▶ **EXERCISE AIM**
Would you please retype, exactly, the lines of the listing below between the line with "Rendered at 1650 by 1275 pixels." and the line with "List each element's", inclusive?

▶ **RECORDS SUPPLIED**
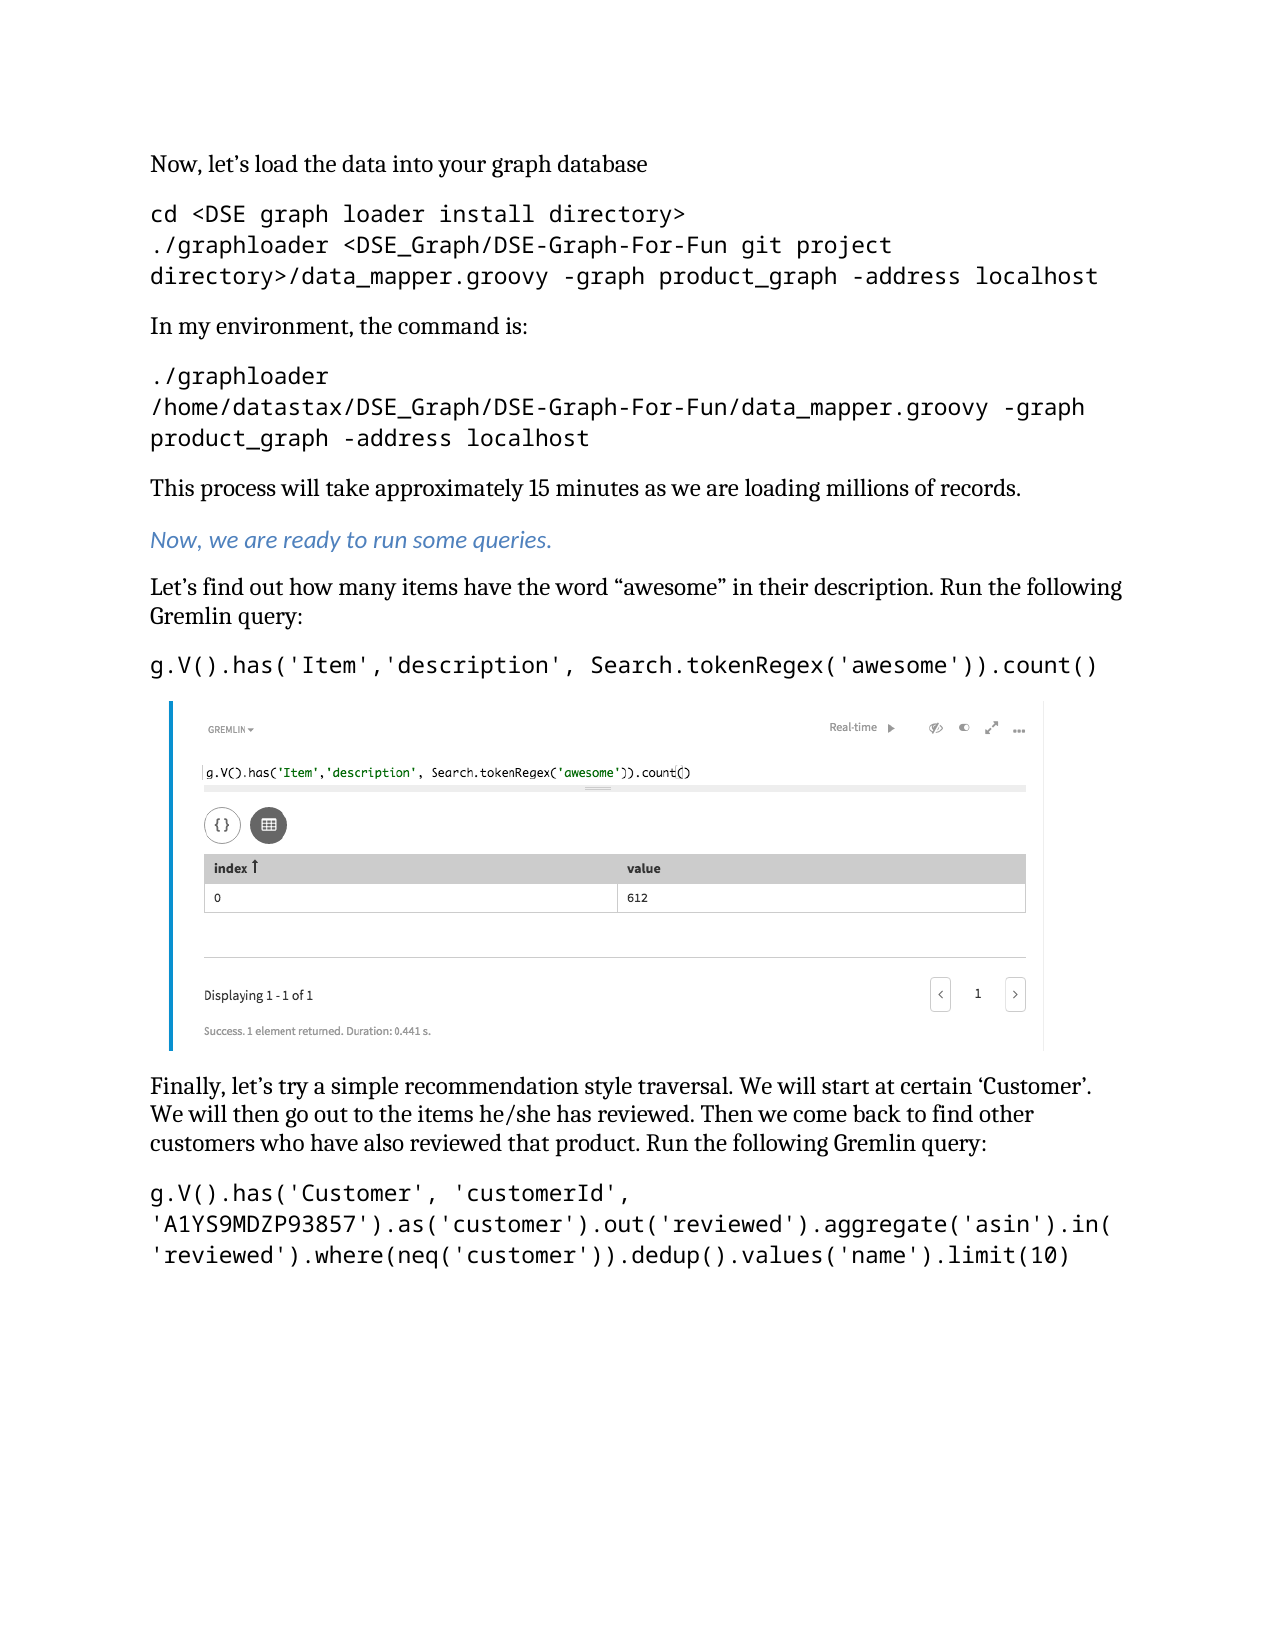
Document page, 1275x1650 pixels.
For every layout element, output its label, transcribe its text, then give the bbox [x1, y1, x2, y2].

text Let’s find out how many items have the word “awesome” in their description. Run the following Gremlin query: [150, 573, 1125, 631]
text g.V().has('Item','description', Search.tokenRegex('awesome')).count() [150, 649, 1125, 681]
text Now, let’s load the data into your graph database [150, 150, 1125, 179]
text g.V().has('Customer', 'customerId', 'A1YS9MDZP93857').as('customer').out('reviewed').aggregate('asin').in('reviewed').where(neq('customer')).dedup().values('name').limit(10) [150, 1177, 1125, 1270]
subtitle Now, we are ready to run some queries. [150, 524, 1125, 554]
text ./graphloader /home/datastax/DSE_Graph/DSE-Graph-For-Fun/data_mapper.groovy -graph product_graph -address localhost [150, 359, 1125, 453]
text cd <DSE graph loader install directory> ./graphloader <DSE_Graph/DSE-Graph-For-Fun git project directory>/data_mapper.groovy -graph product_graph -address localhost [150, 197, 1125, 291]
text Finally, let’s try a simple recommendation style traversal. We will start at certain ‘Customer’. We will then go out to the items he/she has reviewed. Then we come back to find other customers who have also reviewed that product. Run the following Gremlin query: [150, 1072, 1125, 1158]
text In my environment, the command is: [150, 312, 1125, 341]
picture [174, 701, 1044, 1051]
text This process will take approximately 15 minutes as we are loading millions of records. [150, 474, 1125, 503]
* * *
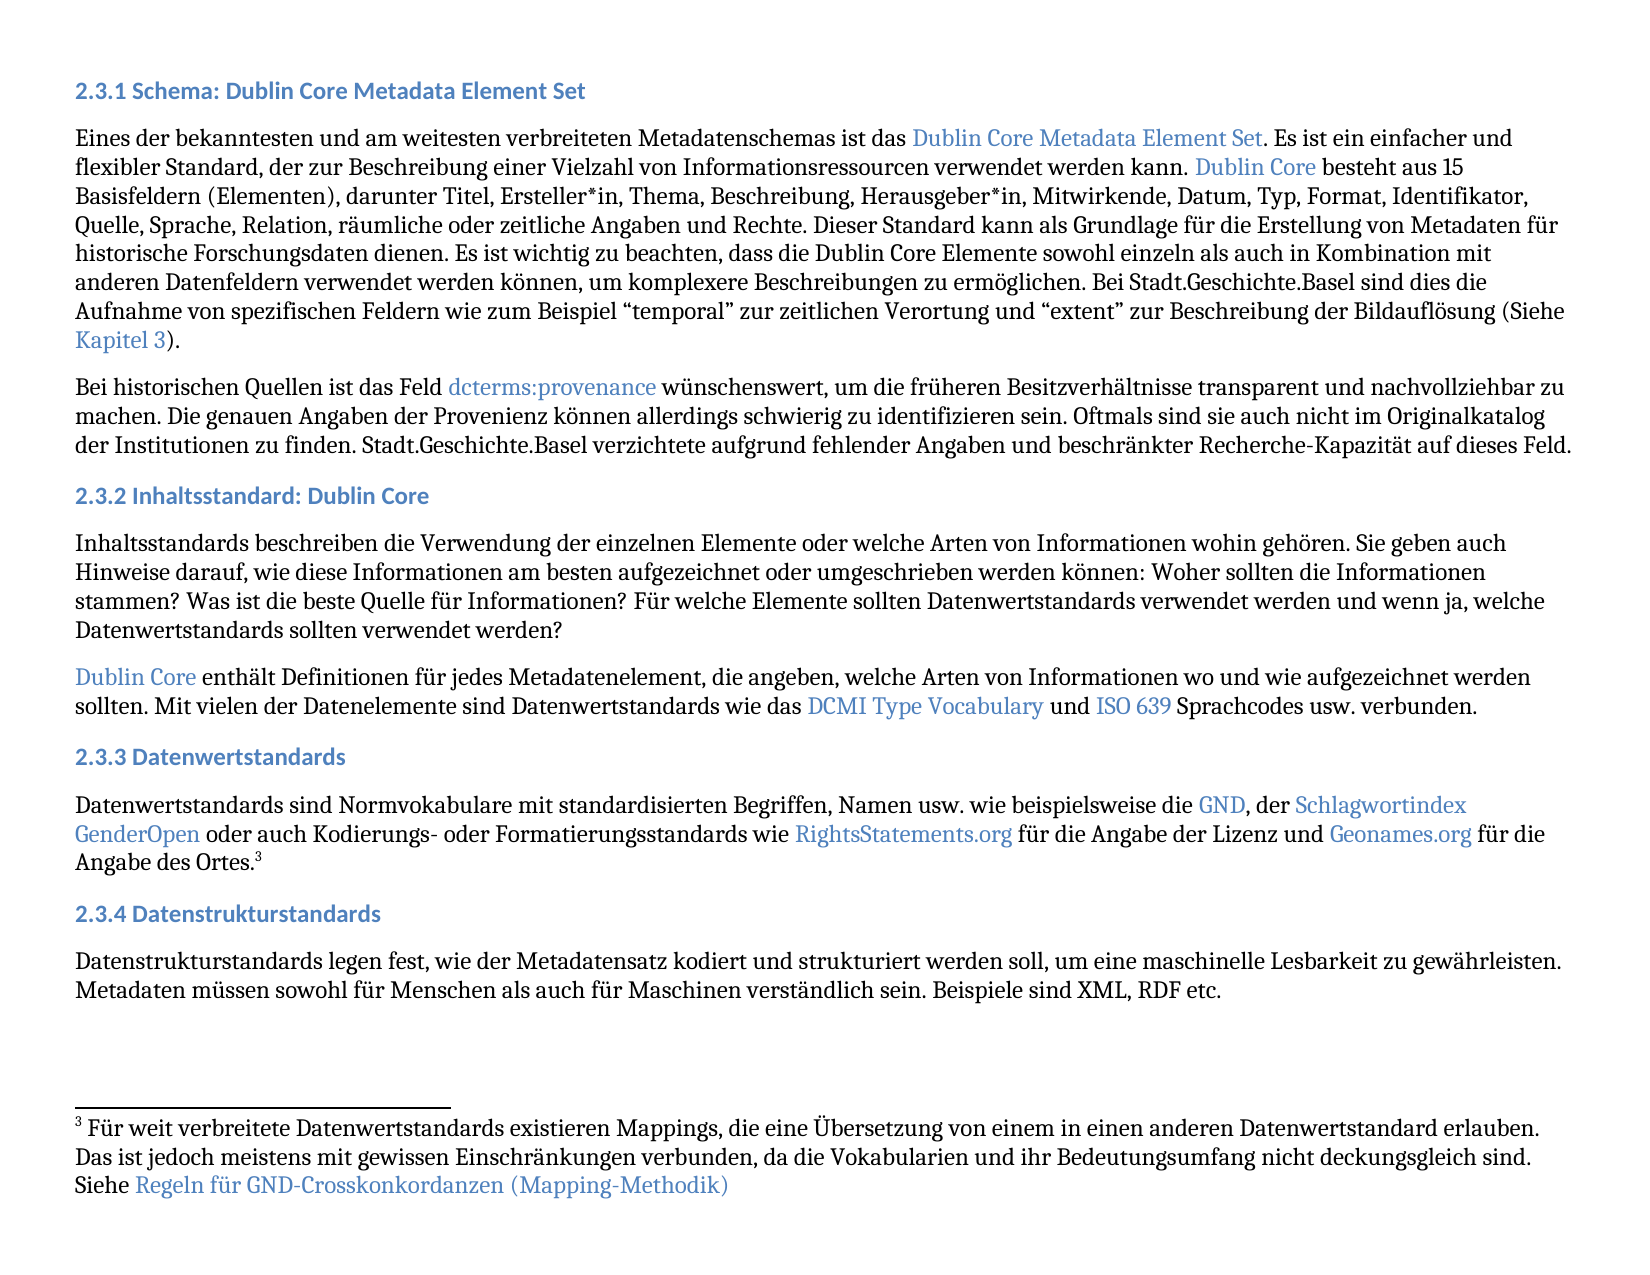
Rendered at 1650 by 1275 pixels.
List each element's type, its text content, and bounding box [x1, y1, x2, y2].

▶ **RESPONSE TO THIS EXERCISE**
Rendered at 1650 by 1275 pixels.
List each element's type, its text content, and bounding box [x1, y1, x2, y2].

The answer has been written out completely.